Entries shown -

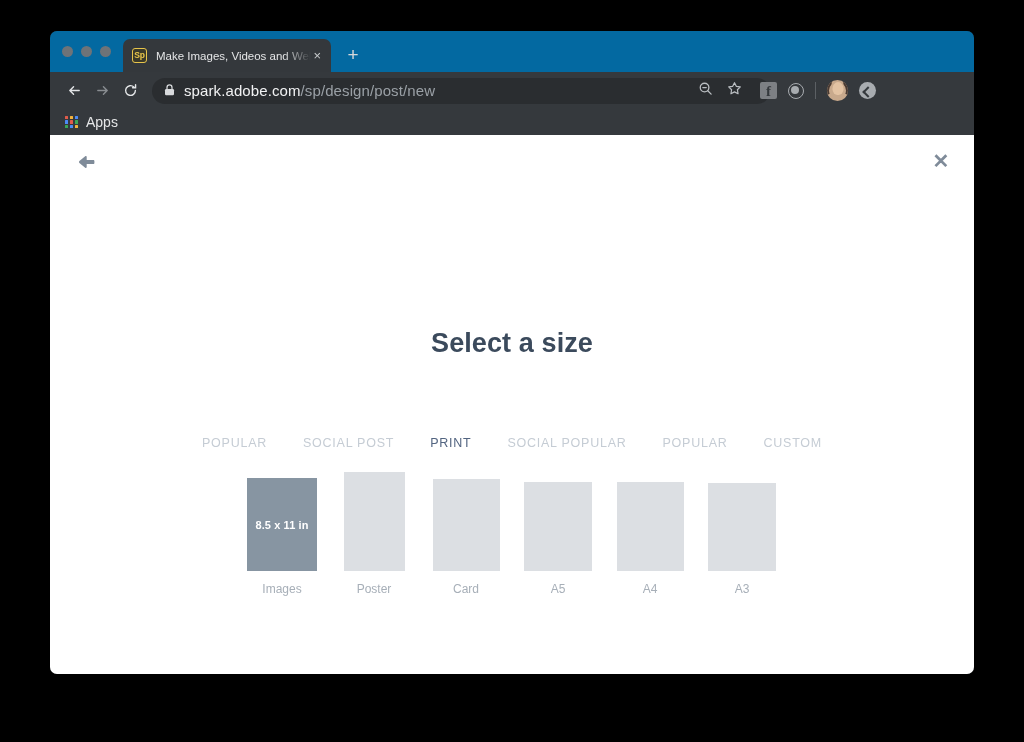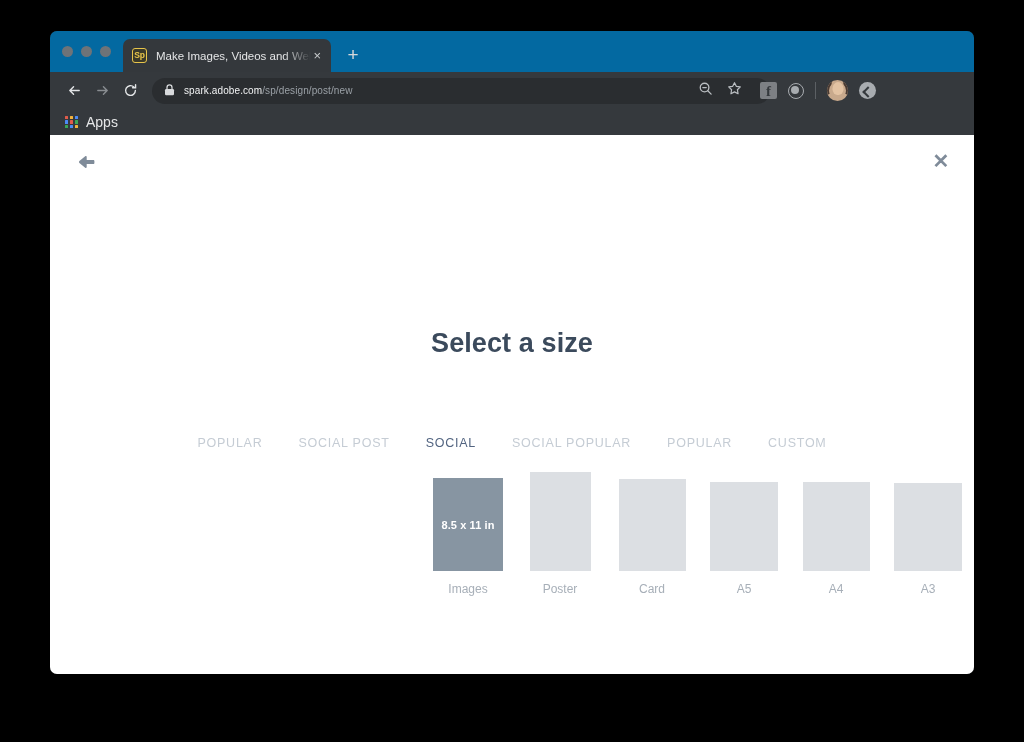--- a/index.html
+++ b/index.html
@@ -133,21 +133,21 @@
     max-width: 618px;
     background: #2a2d30;
     border-radius: 13px;
     display: flex;
     align-items: center;
     padding: 0 12px;
     cursor: text;
   }
   #lock-icon { flex: 0 0 11px; margin-right: 9px; }
   #url-text {
-    font-size: 10px;
+    font-size: 15px;
     color: #f1f2f3;
     white-space: nowrap;
     letter-spacing: 0.1px;
   }
   #url-text .url-path { color: #9aa0a6; }
 
   #omnibox-actions {
     display: flex;
     align-items: center;
     margin-left: -72px;
@@ -324,21 +324,21 @@
     cursor: pointer;
     white-space: nowrap;
   }
   .cat-tab.active { color: #526480; }
 
   #size-grid {
     position: absolute;
     top: 337px;
     left: 0; right: 0;
     display: flex;
-    justify-content: flex-end;
+    justify-content: center;
     align-items: flex-end;
     gap: 0;
   }
   .size-card {
     width: 92px;
     display: flex;
     flex-direction: column;
     align-items: center;
     cursor: pointer;
   }
@@ -464,21 +464,21 @@
       </svg>
     </div>
 
     <div id="close-button">✕</div>
 
     <div id="page-title">Select a size</div>
 
     <div id="category-tabs">
         <div class="cat-tab">POPULAR</div>
         <div class="cat-tab">SOCIAL POST</div>
-        <div class="cat-tab active">SOCIAL</div>
+        <div class="cat-tab active">PRINT</div>
         <div class="cat-tab">SOCIAL POPULAR</div>
         <div class="cat-tab">POPULAR</div>
         <div class="cat-tab">CUSTOM</div>
       </div>
 
     <div id="size-grid">
         <div class="size-card selected">
           <div class="size-thumb" style="width: 70px; height: 93px;">
             <span class="size-dims">8.5 x 11 in</span>
           </div>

Request - In the copy, include each entry exactly as written and none of the pictures.

Task response -
--- a/index.html
+++ b/index.html
@@ -133,21 +133,21 @@
     max-width: 618px;
     background: #2a2d30;
     border-radius: 13px;
     display: flex;
     align-items: center;
     padding: 0 12px;
     cursor: text;
   }
   #lock-icon { flex: 0 0 11px; margin-right: 9px; }
   #url-text {
-    font-size: 10px;
+    font-size: 15px;
     color: #f1f2f3;
     white-space: nowrap;
     letter-spacing: 0.1px;
   }
   #url-text .url-path { color: #9aa0a6; }
 
   #omnibox-actions {
     display: flex;
     align-items: center;
     margin-left: -72px;
@@ -324,21 +324,21 @@
     cursor: pointer;
     white-space: nowrap;
   }
   .cat-tab.active { color: #526480; }
 
   #size-grid {
     position: absolute;
     top: 337px;
     left: 0; right: 0;
     display: flex;
-    justify-content: flex-end;
+    justify-content: center;
     align-items: flex-end;
     gap: 0;
   }
   .size-card {
     width: 92px;
     display: flex;
     flex-direction: column;
     align-items: center;
     cursor: pointer;
   }
@@ -464,21 +464,21 @@
       </svg>
     </div>
 
     <div id="close-button">✕</div>
 
     <div id="page-title">Select a size</div>
 
     <div id="category-tabs">
         <div class="cat-tab">POPULAR</div>
         <div class="cat-tab">SOCIAL POST</div>
-        <div class="cat-tab active">SOCIAL</div>
+        <div class="cat-tab active">PRINT</div>
         <div class="cat-tab">SOCIAL POPULAR</div>
         <div class="cat-tab">POPULAR</div>
         <div class="cat-tab">CUSTOM</div>
       </div>
 
     <div id="size-grid">
         <div class="size-card selected">
           <div class="size-thumb" style="width: 70px; height: 93px;">
             <span class="size-dims">8.5 x 11 in</span>
           </div>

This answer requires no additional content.